Purchasing through the eShop is roughly the same experience as the rest of Nintendo's digital storefronts. The eShop accepts Visa and Mastercard, in addition to retail cards, but it will not save your information. There's hope, though, as Wharton said it's only this way "for now." One addition Nintendo's made is the "Wish List," which does exactly what it says. You can add unreleased games to the list, but you can't digitally pre-order those games ahead of time.

All of this information is tied into your Club Nintendo account, though you can't view the "Wish List" outside of the eShop. You do, however, earn redeemable coins from purchasing games--no never-ending surveys yet! Wharton didn't rule out the ability to access things like the "Wish List" on, but it definitely sounds like Nintendo is laying down some long-needed infrastructure to create portability of accounts, friends and software from platform-to-platform.

There are some much needed interface tweaks, too, such as the ability to start a search through the eShop from the main menu. The search will prove useful at launch, too, as the eShop will have most of the content from the DSiWare store, resulting in over 350 pieces of content all on June 6.

"Most" content being the key word, unfortunately. Here's what won't transfer at launch:

  • Art Academy First Semester
  • Art Academy Second Semester
  • Asphalt IV
  • Crash-Course Domo
  • Earthworm Jim
  • Flipnote Studio
  • Hard-Hat Domo
  • Let's Golf
  • Nintendo DSi Browser
  • Oregon Trail
  • Pinball Pulse: The Ancients Beckon
  • Pro-Putt Domo
  • Real Soccer 2009
  • Real Soccer 2010
  • Rock-n-Roll Domo
  • Sudoku Student
  • White-Water Domo

Wharton said Nintendo was working to have the entire library become transferrable eventually. The old content's also been beefed up with more information, with Nintendo adding screen shot galleries and videos for much of the content in the store, including all of the old games, too.

In general, there's just more ways to browse content from the user's perspective and more options for Nintendo to categorize it. Some of the launch categories include simple stuff like two-player and four-player software and a listing of everything Mario-related. Nintendo even has the option to promote existing and upcoming retail releases on 3DS and didn't rule out the possibility for Wii games, either. There's also a news feed and charts tracking the most purchased games.
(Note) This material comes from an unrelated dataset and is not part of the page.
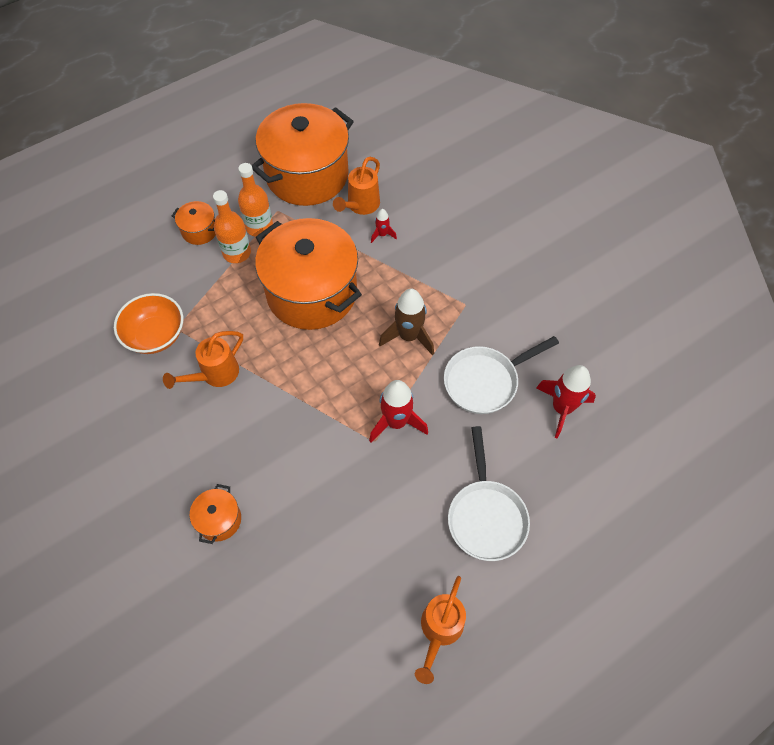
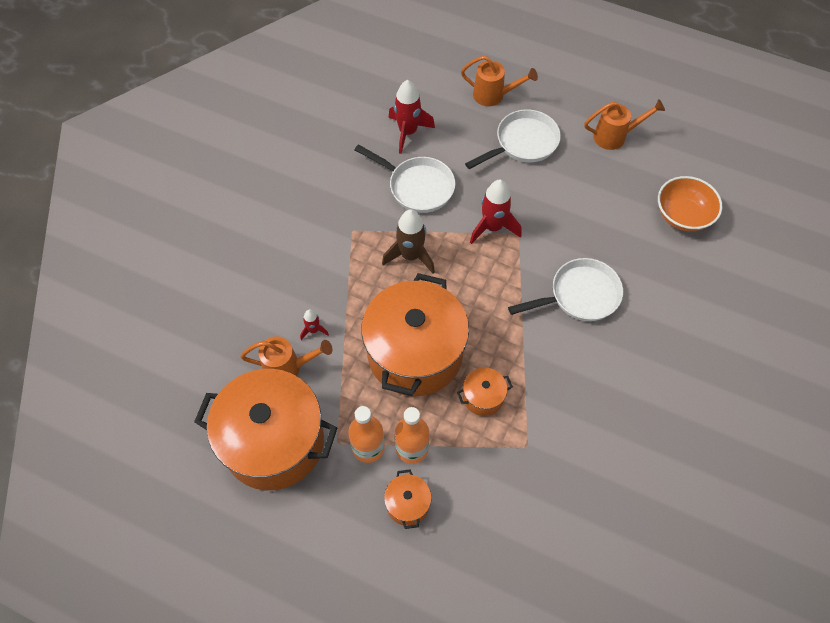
camera: 120 degrees left, 0 degrees up
orange bowl [114,293,183,354] -> orange bowl moved to [658,176,722,231]
orange watering can [163,331,243,389] -> orange watering can moved to [461,55,538,106]
orange pot [190,484,241,544] -> orange pot moved to [457,368,513,416]
none -> white pan [508,258,623,321]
Poke. Poke. Poke. Poke. Poke. Poke. Mon.
Poke. Poke. Poke. Poke. Poke. Poke. Mon.

For all ya'll Pokemaniacs, Nintendo's also launching the ridiculous PokeDex 3D. If you've wanted an obsessively detailed encyclopedia of Pokemon rendered in 3D, with listings of each individual Pokemon's powers, form changes and basically anything else, PokeDex 3D seems neat. It doesn't feature every Pokemon ever, though, only the ones from the recent Pokemon Black/White. You don't have access to all of them from the start, either. Instead, you receive 16 random Pokemon. You'll collect the rest through direct exchanges with friends and Spot Pass.

PokeDex 3D's available at launch, too, and in addition to being free when the firmware goes live, it'll always be free.

Nintendo's online services have been the butt of jokes, to the detriment of some of the great games featured on both the console and handheld services. The eShop seems to represent a good step in the right direction, but what's more important is what Nintendo does after the launch to support the evolution of the eShop and the changing nature of what consumers want. The formation of the division Wharton is part of seems to imply Nintendo's getting ready to listen. Here's hoping that's true.

And, yes, we've heard the music. But that, dear reader, is for another day.